Defendants argue that
notwithstanding the very large holdings of
Midstates stock which stood in the name of
the purchaser, Middle States, nonetheless
there is no sound basis under Delaware law
for a direct claim by a stockholder in a
case of alleged corporate wrongdoing and
that to disregard a corporate entity in a
case such as this might lead to a veritable
deluge of individual stockholder
2 suits against persons
charged with breach of their fiduciary duty.
In the case of Taormina v.
Taormina Corporation, supra [32 Del.Ch. 18,
78 A.2d 475], a suit '* * * brought as a
class action under Rule 23 on their behalf
and on behalf of and all other stockholders
* * * similarly situated * * *' upon which
defendants heavily rely, it was argued that
because the only stockholder who could [38
Del.Ch. 577] have been injured as a result
of the actions of the individual defendants
was the person on behalf of whose estate the
suit was brought, the suit was therefore in
fact one for individual redress and should
have been so cast rather than as a suit for
corporate relief. It appears from the
pleadings that plaintiffs were concerned
with the unauthorized taking over of
corporate assets rather than a freeze out
and there is no indication that assets were
sold pursuant to a dissolution plan. In
other words defendants were charged with
appropriating
Page 420 the corporation's business, tendering in
return therefor an inadequate consideration.

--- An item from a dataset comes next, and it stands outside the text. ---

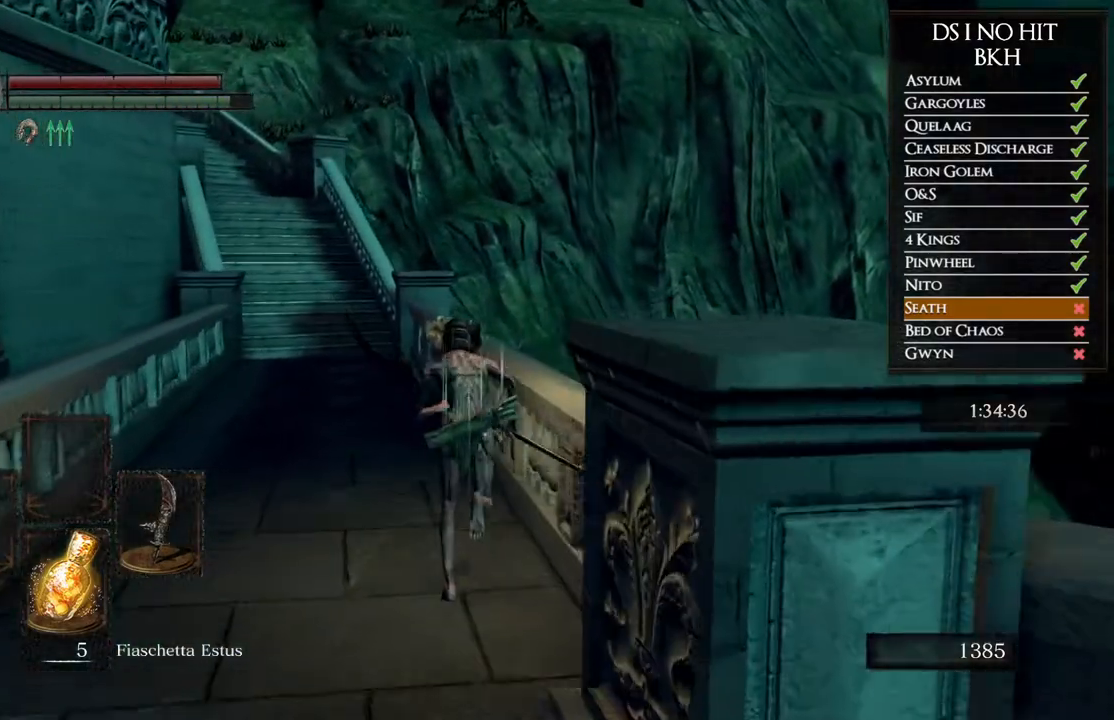
{"buttons": ["B"], "left_stick": "up", "right_stick": "center", "events": []}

In declining to accept the defendants'
contention, then Chancellor Daniel F.
Wolcott stated after quoting language of the
Delaware Supreme Court on the rationale of
an action for corporate redress (Keenan v.
Eshleman, supra):
'The relief to be obtained in a
derivative action is relief to the
corporation in which all stockholders,
whether guilty or innocent of the wrongs
complained of, shall share indirectly.
Indeed, it is doubtful whether the result
would be different even if the suing
stockholder owned all of the stock of the
wronged corporation,
C. F. Brodsky v. Frank, 342 Ill. 110, 173
N.E. 775' [32 Del.Ch. 18, 78 A.2d 476].
Logically, there would appear to
be no valid reason for varying this rule
where all but a small number of shares were
held as here by one of the alleged corporate
wrongdoers if the wrongs here complained of
are clearly wrongs claimed to have been
suffered by Midstates and not by plaintiffs
as members of a class. However, the simple
fact is that plaintiffs purport to seek
redress for injuries which they claim are of
a personal and primary nature, and while a
plaintiff may not characterize an action as
non-derivative when in fact it seeks relief
for a wrong to his corporation, I am not
convinced that plaintiffs should be
summarily denied the right to couch their
complaint in terms which seek a remedy for
alleged personal injury to a class of
stockholders as opposed to the theoretical
injury to a now dissolved corporate entity,
95.93% of the stock of which was owned by
the corporation which under Tennessee Gas's
domination allegedly acquired the assets of
Midstates for an inadequate price.
[38 Del.Ch. 578] The line of
distinction between derivative suits and
those brought for the enforcement of
personal rights asserted on behalf of a
class of stockholders is often a narrow one,
the latter type of actions being designed to
enforce common rights running against
plaintiffs' own corporation or those
dominating it, while the former are clearly
for the purpose of remedying wrongs to the
corporation itself, 3 Moore's Federal
Practice, 2nd Ed., § 23.16 et seq.
Rule 15, Chancery Court Rules,
Del.C.Ann., provides that leave to amend
shall be freely granted when justice so
requires. In my opinion the proposed
amendments to plaintiffs' complaint
sufficiently meet the prerequisites for a
non-derivative class suit laid down in Zahn
v. Transamerica Corporation, supra, and
clearly implied in the Lebold cases, supra,
and should be permitted to be filed.
As to the objection that this
Court is without jurisdiction to try a class
suit for damages it would appear that such
suits have been long recognized as being a
part of equity jurisprudence, 19 Am.Jur.,
Equity, § 124, a fact which is reflected in
the court rules of this state. Even were
this not so, equity having taken
jurisdiction of a case should in order to
avoid a multiplicity of suits assume
jurisdiction of the entire subject under
litigation, Cohen v. Markel, Del.Ch., 111
A.2d 702.
Finally, in the light of the
present theory of their case the acceptance
by plaintiffs of liquidating dividends does
not work an estoppel to their right to bring
this action, Lebold v. Inland Steel Co.,
supra.
On notice an order granting
plaintiffs leave to file their proposed
amendments will be entered.
1 The Lebold opinions, while allowing
damages to plaintiffs, nowhere discuss the
basic distinction between a derivative and a
personal action, however, the facts of the
case are closely analogous to those alleged
here, including a charge of freezing out of
the minority by a majority stockholder by
means of a dissolution plan.
2 The case of Shrage v. Bridgeport Oil Co., 31 Del.Ch.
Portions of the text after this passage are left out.